Made In America is a documentary film that explores the history and current realities of gang life in Los Angeles, California. While we’ve become accustomed to some pretty challenging topics on screen – global warming, evil consumerism, and political conspiracies included – most of us don’t want a condemning finger pointed directly our way as we sit down to watch a movie. We’d prefer the message masked in metaphor, symbolism, or fiction – but Stacy Peralta’s latest documentary demands that Americans face their own bigoted perspective head on.
Peralta’s earlier works, Dogtown and Z-Boys and Riding Giants, were successful documentaries about sports and the charismatic individuals who excel as professional skateboarders and big wave surfers. Sticking to Peralta’s graphic filmmaking style, Made In America is a well-paced, comprehensive exploration of a world outsiders know little about.
From the initial disorienting shot of a city upside down, we are confronted with a dreadful sense of problems too big to solve, a landscape of despair followed by a montage of crime scene footage. The images are not beautiful or good, but they are true.
One of the film’s strengths is the attention paid to the genesis of the gang lifestyle among young men of color in L.A. during the 1950s. The picture painted is one of a disenfranchised community separated from the prosperity of their white neighbors, and emasculated youth turning to violence in order to claim the power denied them in society at large. According to Peralta, these young people in the 50s and 60s eventually channeled their energies into the Black Power movement, but the following generations were molded by crack, not political and social actions. The tragic irony is that even as they struggled against the injustice imposed on them from outside their communities, the greatest victims were themselves. Each successive generation has subscribed to this violent lifestyle, upping the ante from fists to knives to pistols to automatic weapons, and what used to end in a beating now brings dead bodies. The possibility of extinction looms large when murder and prison are a person’s likely future.

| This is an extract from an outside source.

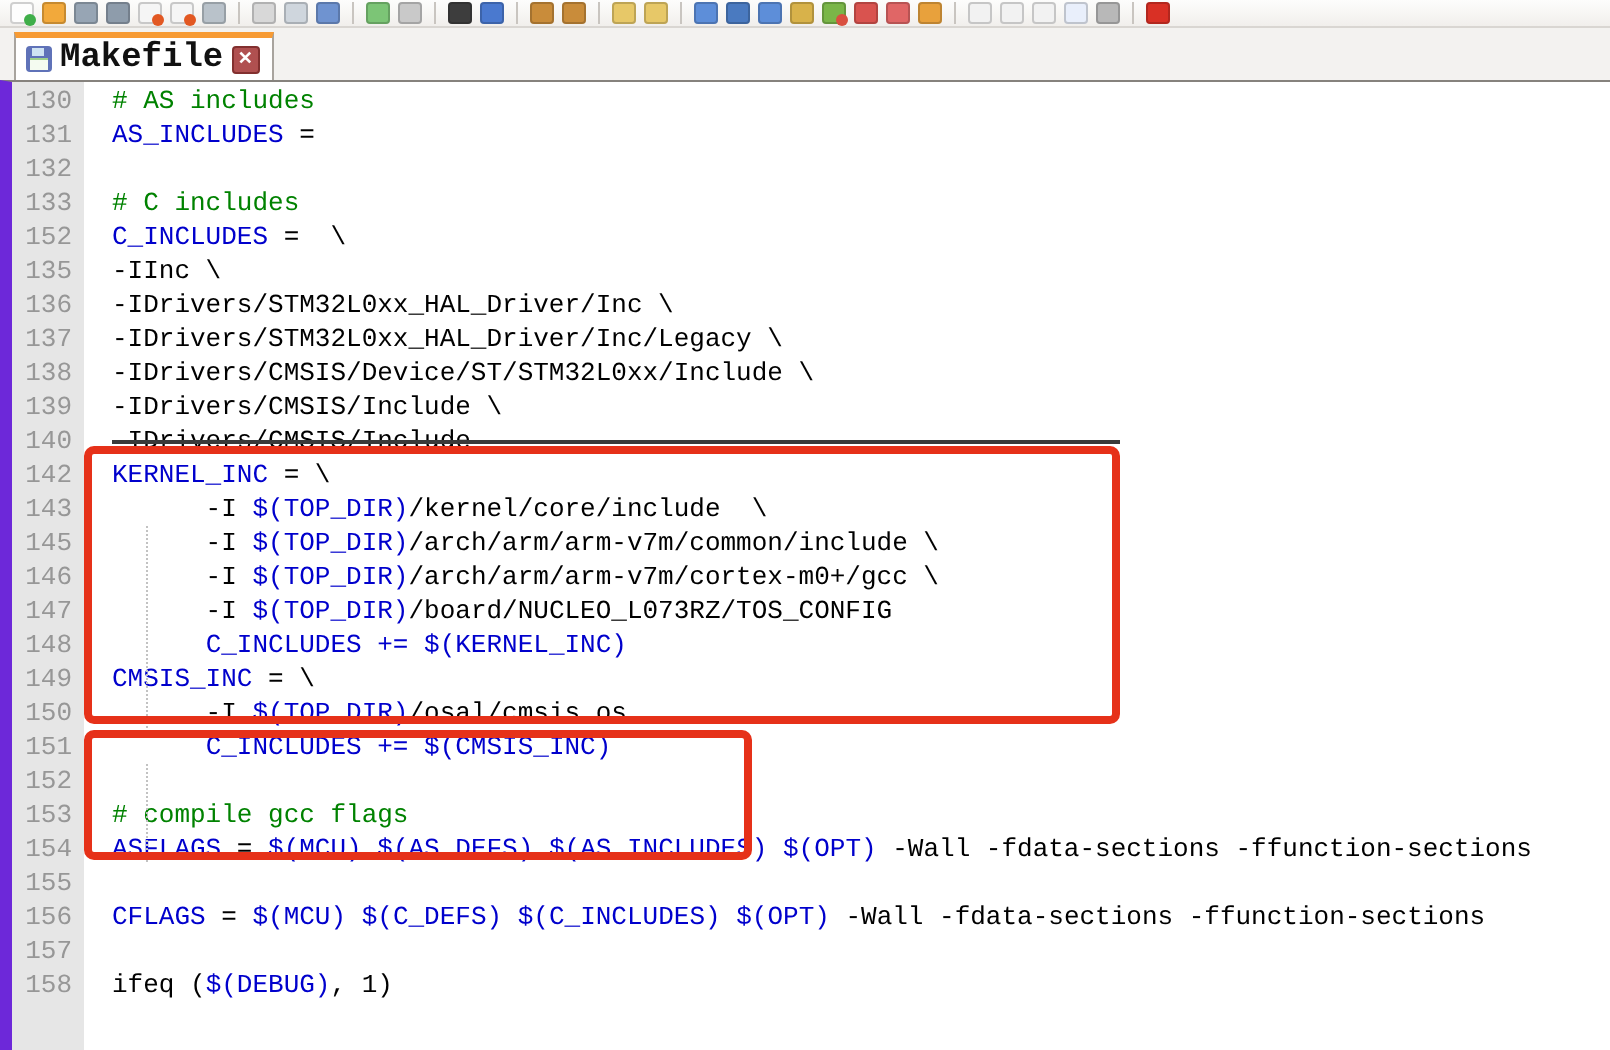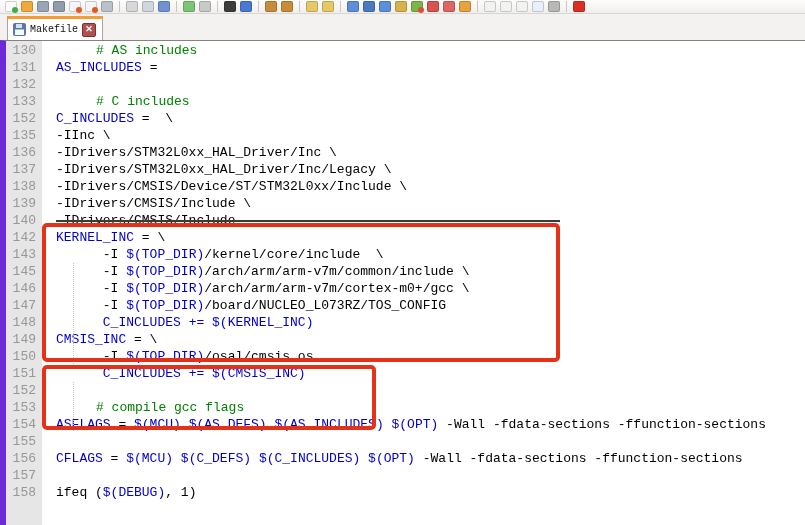"Makefile" .tab-label { font-size: 10px -> 17px; font-weight: 400 -> 700 }
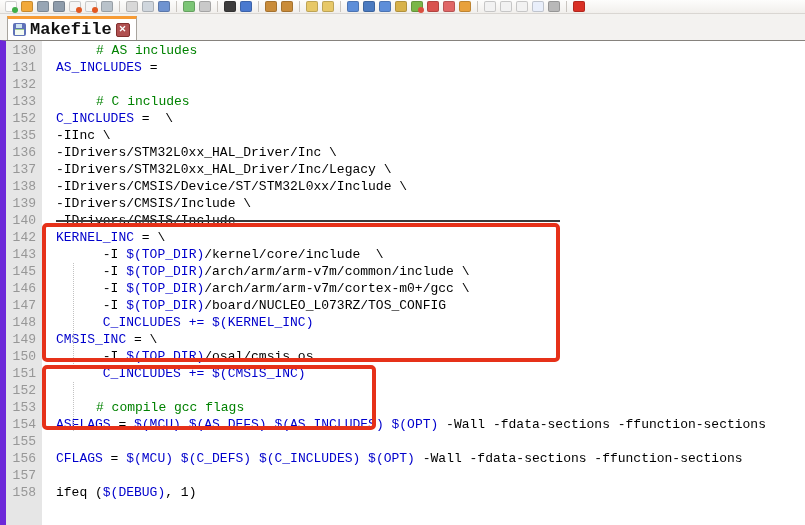"# AS includes" .tok-c { margin-left: 40px -> none }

Peralta suggests that gang intervention organizations such as UNITY One, a program that teaches life management skills to communities and inmates across the country, can have an important impact. Interviews with former gang members exude regret and point towards a hope that lies in self-realization. They stress society’s responsibility to transform the way these young people are perceived, that we must seek out the humanity within these gang members. However, many people would be terrified of interacting with the men in this film. Even the filmmaker betrays a fear of gang members and makes clear the many precautions necessary in producing a film like this.
What penetrates the hearts of viewers are not the harrowing statistics or bleak urban landscapes; rather, it is the emotions of the many people in the film. One of the most moving sections features a series of one-shots. Continuous faces of parents flow by, and their tears well and fall as they recall their lost loved ones. What started out as bands of young men fighting over turf in lower-middle class, racially segregated neighborhoods has turned into a situation not unlike the fighting in Northern Ireland – citywide warfare where civilians and gang members alike are losing their lives each day.
“Here there is no choice. It’s like you are waiting for somebody to come save you, man, and you are never going to get saved.”
These grim words, spoken by a gang member, describe emotions to which all can relate. It is natural to feel confined at times, dreaming of relief and rescue from outside ourselves. But most of us have been spared the harrowing circumstances of drug-addicted mothers, missing or imprisoned fathers, and extreme poverty. When bearing the scars of a loveless childhood, it is hard to see a good side to humanity, and when no one positive will have you – not your parents, school, or the greater, richer world on TV – gang membership is the one source of love in sight. And when you’ve never received true love it is easy to be mislead by the picture of unity and protection within the gang, you are happy to accept this false love, even if it bares no good fruit; no joy, no gentleness, no goodness, no peace.
People of faith who have witnessed God’s love in our own lives might find it hard to believe that anyone could mistake gang camaraderie for love. How could anyone be so misled? Maybe we’d like to think that we wouldn’t succumb to such depraved behavior, but such thought only serve to separate us further from these individuals. One of the successes of this film is that it humanizes a group of people few have tried to relate to in decades.
In a New York Magazine interview, when Peralta was asked how he began this project, he answers with a question: “If white American teenagers were forming neighborhood gangs and arming themselves with assault rifles, and killing one another on a consistent basis, what would be the response of our society and our government?” While I am not sure what we would do, I know it wouldn’t look like this.
“Made in America” (unrated) played at the 2008 Sundance Film Festival.